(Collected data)
○ ○ ○ ○ ○
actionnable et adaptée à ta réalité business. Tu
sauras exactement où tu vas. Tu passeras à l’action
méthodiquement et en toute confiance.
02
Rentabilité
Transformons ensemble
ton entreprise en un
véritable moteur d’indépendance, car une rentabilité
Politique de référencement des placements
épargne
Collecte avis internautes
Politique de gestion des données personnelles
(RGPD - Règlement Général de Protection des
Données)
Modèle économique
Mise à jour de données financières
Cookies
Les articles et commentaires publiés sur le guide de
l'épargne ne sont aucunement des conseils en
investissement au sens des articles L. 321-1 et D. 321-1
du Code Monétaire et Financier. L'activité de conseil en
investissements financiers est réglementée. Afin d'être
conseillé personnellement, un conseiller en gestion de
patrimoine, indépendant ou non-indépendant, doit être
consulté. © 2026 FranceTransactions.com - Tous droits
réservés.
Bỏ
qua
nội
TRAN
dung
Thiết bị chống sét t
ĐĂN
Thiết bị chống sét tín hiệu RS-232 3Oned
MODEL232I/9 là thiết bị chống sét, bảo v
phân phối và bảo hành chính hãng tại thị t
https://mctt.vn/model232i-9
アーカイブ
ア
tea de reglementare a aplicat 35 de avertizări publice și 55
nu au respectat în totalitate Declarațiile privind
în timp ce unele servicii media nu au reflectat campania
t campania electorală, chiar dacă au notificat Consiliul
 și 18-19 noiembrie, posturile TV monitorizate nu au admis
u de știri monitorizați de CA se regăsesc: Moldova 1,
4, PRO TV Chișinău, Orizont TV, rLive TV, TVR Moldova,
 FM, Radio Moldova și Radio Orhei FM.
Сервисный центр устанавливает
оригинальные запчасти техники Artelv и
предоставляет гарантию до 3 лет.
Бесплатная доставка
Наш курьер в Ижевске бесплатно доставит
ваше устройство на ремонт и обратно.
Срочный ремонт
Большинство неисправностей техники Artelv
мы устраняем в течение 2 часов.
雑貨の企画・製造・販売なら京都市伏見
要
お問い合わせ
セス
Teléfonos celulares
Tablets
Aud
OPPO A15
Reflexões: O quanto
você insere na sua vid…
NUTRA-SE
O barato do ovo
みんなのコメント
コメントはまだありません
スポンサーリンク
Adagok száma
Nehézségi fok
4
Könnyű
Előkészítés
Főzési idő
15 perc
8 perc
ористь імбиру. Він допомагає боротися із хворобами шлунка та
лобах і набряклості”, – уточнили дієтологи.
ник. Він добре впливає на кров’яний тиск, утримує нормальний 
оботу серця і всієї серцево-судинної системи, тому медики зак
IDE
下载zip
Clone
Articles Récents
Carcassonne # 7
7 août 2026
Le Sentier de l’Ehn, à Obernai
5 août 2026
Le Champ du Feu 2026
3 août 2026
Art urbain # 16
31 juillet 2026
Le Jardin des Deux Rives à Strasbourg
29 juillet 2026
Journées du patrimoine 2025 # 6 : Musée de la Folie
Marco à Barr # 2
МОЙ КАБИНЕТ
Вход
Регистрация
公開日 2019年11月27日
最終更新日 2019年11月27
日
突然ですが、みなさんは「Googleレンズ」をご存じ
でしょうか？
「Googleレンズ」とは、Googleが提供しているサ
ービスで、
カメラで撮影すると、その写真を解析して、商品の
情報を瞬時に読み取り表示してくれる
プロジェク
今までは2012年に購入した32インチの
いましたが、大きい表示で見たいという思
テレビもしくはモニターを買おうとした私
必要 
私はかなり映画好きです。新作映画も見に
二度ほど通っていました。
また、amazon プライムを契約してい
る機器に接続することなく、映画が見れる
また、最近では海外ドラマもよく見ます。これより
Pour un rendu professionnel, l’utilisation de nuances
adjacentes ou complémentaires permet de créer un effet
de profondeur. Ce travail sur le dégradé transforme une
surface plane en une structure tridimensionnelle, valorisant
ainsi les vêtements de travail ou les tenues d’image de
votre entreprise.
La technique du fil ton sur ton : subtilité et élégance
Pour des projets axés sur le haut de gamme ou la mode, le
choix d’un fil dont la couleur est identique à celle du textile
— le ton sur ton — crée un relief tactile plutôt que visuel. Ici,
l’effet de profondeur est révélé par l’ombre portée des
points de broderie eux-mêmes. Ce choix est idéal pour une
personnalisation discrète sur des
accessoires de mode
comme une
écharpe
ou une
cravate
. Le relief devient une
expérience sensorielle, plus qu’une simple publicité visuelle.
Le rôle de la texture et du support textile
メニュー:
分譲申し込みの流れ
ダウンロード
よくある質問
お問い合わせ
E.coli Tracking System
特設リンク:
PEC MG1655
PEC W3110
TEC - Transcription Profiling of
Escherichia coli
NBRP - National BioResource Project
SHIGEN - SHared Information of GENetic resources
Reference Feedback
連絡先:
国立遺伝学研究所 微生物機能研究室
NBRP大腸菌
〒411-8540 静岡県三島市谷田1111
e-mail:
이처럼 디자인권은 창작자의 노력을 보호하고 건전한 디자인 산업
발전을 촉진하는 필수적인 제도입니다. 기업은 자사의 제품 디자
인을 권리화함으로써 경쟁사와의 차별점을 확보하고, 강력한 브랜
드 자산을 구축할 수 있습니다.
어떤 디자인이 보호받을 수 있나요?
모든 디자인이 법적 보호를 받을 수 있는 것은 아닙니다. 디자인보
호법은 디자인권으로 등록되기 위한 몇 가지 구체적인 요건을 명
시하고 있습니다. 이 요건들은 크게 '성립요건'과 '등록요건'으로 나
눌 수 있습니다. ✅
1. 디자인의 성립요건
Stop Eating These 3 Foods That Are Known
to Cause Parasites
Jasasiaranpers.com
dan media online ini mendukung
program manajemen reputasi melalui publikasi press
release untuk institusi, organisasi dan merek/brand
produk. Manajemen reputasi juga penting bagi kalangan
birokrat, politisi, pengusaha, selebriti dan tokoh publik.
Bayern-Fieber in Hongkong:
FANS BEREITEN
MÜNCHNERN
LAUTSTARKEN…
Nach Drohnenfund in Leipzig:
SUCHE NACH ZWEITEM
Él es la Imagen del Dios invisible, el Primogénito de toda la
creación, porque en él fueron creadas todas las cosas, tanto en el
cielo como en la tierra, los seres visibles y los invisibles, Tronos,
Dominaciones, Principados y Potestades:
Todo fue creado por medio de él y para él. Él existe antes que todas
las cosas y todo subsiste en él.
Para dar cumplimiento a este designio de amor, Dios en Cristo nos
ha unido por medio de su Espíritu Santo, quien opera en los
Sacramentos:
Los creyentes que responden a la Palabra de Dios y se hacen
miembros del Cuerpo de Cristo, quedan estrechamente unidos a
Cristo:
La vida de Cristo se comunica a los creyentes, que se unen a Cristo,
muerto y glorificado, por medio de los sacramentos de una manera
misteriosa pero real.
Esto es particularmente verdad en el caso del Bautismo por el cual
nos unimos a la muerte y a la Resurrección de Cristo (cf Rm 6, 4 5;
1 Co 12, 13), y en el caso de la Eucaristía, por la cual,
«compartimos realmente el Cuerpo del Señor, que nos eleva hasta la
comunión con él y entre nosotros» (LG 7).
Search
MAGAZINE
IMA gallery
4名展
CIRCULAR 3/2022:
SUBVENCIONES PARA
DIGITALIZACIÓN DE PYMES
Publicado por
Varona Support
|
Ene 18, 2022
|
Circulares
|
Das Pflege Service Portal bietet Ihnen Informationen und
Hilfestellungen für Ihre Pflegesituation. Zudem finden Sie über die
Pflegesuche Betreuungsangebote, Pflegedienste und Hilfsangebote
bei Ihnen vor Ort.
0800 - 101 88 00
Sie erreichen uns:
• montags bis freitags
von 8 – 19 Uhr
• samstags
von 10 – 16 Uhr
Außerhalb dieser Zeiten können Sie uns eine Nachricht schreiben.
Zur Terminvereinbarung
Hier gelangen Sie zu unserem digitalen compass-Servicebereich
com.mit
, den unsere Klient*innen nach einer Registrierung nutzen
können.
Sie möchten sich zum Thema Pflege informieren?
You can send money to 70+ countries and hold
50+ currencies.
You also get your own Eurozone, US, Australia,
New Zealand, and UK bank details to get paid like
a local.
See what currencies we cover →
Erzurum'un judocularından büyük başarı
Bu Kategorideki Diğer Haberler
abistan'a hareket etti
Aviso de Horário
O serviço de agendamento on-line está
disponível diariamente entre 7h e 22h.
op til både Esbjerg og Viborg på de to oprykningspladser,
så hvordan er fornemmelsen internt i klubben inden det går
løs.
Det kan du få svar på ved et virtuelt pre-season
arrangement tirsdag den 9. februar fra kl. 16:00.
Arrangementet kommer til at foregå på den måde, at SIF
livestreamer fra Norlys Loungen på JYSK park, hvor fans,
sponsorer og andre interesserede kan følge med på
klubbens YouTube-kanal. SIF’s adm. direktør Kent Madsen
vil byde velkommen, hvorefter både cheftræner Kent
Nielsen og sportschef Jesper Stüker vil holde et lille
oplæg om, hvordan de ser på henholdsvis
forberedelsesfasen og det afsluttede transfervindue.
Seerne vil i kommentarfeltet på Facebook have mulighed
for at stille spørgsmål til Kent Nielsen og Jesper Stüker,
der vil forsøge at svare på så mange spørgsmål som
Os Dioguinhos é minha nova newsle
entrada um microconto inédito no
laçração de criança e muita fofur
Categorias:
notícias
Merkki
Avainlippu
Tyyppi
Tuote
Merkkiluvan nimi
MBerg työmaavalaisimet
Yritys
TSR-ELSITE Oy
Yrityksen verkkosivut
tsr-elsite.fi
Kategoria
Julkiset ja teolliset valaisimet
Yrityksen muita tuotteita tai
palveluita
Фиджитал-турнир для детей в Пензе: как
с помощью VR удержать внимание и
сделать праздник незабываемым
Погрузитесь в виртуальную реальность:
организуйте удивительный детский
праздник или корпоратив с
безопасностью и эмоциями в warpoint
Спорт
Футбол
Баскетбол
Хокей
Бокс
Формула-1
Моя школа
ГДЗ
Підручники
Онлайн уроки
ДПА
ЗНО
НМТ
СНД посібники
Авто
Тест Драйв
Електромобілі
○ ○ ○ ○ ○
**Required action**
Which lines run from the one holding "Nach Drohnenfund in" through the one holding "La vida de Cristo" in the records above? Repeat them exactly, both included, and nothing more.

**Task response**
Nach Drohnenfund in Leipzig:
SUCHE NACH ZWEITEM
Él es la Imagen del Dios invisible, el Primogénito de toda la
creación, porque en él fueron creadas todas las cosas, tanto en el
cielo como en la tierra, los seres visibles y los invisibles, Tronos,
Dominaciones, Principados y Potestades:
Todo fue creado por medio de él y para él. Él existe antes que todas
las cosas y todo subsiste en él.
Para dar cumplimiento a este designio de amor, Dios en Cristo nos
ha unido por medio de su Espíritu Santo, quien opera en los
Sacramentos:
Los creyentes que responden a la Palabra de Dios y se hacen
miembros del Cuerpo de Cristo, quedan estrechamente unidos a
Cristo:
La vida de Cristo se comunica a los creyentes, que se unen a Cristo,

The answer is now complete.